WHAT THIS TASK INVOLVES: Collect every line in the records below that contains the word "Recorded", treating uppercase and lowercase letters as different.

INPUT DATA:

:::::

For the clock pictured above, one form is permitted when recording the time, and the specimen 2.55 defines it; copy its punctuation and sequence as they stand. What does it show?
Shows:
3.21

:::::

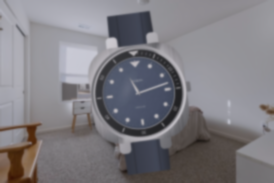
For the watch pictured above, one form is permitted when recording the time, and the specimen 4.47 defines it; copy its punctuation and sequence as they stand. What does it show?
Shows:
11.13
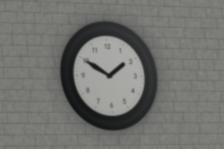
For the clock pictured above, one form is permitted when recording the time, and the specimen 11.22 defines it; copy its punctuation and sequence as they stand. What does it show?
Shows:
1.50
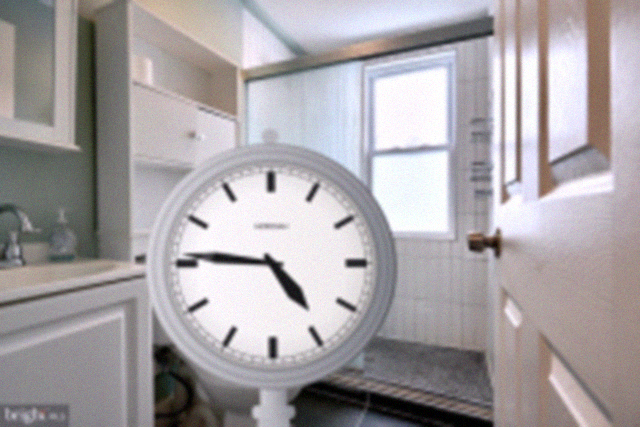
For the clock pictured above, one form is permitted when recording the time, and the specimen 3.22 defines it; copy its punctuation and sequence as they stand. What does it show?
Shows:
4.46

:::::

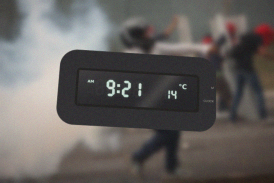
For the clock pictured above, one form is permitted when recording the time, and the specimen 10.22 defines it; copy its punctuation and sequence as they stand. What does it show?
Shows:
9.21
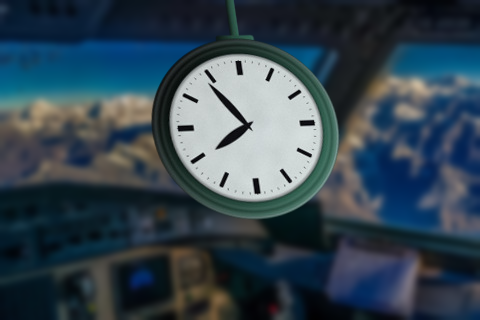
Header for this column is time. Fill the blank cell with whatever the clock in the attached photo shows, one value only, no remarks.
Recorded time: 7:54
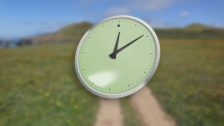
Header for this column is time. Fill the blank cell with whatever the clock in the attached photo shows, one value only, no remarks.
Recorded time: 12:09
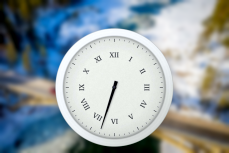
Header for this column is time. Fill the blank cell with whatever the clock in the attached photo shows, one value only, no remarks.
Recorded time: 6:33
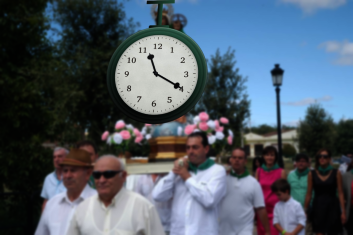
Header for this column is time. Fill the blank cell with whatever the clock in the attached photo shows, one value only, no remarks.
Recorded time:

:::::

FINAL ANSWER:
Recorded time: 7:54
Recorded time: 12:09
Recorded time: 6:33
Recorded time:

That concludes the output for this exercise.